Cuboidal tethered cyclodextrin frameworks tailored for hemostasis and injured vessel targeting.

Rationale: Targeted delivery of therapeutic drugs or imaging agents to injured blood vessels via nanocarriers is likely to be dependent on the particle shape, yet cubic nanoparticle carriers have not been reported for vascular targeting. Here, we demonstrate that cuboidal cyclodextrin frameworks possess superior hemostasis effect and injured vessels targeting compared with spherical counterpart. Methods: Cuboidal and biocompatible y-cyclodextrin metal-organic frameworks (CD-MOFs) are synthesized, tethered via crosslinking and surface modification with GRGDS peptide (GS5-MOFs). The specific interactions of cubic GS5-MOF nanoparticles with activated platelets were investigated by in vitro platelet aggregation assay and atomic force microscopy measurements (AFM). The hemostatic capacity and injured vessel targeting efficacy were evaluated in vivo. Results: Cuboidal GS5-MOF nanoparticles exhibit enhanced adhesion and aggregation with activated platelets in vitro under static condition and a physiologically relevant flow environment.

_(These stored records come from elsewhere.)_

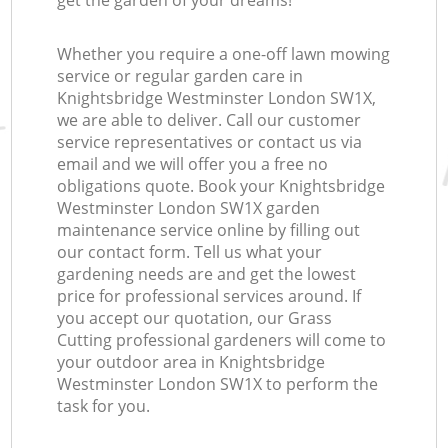
get the garden of your dreams!
Whether you require a one-off lawn mowing
service or regular garden care in
Knightsbridge Westminster London SW1X,
we are able to deliver. Call our customer
service representatives or contact us via
email and we will offer you a free no
obligations quote. Book your Knightsbridge
Westminster London SW1X garden
maintenance service online by filling out
our contact form. Tell us what your
gardening needs are and get the lowest
price for professional services around. If
you accept our quotation, our Grass
Cutting professional gardeners will come to
your outdoor area in Knightsbridge
Westminster London SW1X to perform the
task for you.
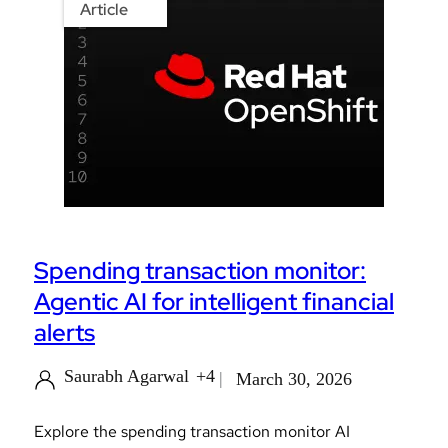
Article
Spending transaction monitor:
Agentic AI for intelligent financial
alerts
Saurabh Agarwal
+4
March 30, 2026
Explore the spending transaction monitor AI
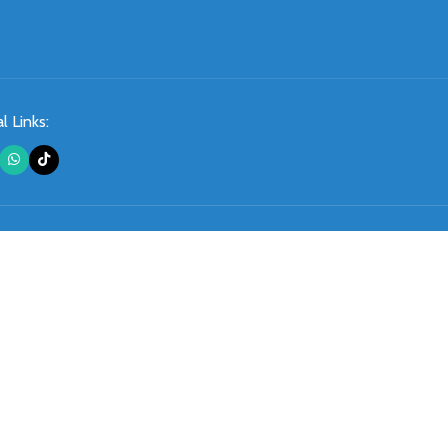
l Links:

The cubic GS5-MOF nanoparticles show efficient hemostatic effects with bleeding time and blood loss decrease of 90% and strong injured vessel targeting in vivo, markedly superior to spherical gamma-CD nanosponges with the same chemical composition. Conclusions: These results clearly highlight the contribution of the cuboidal shape of GS5-MOFs to the enhanced aggregation of activated platelets and high targeting to damaged vessels. The cuboidal nanoparticle system provides an innovative delivery platform for the treatment and diagnosis of vascular diseases.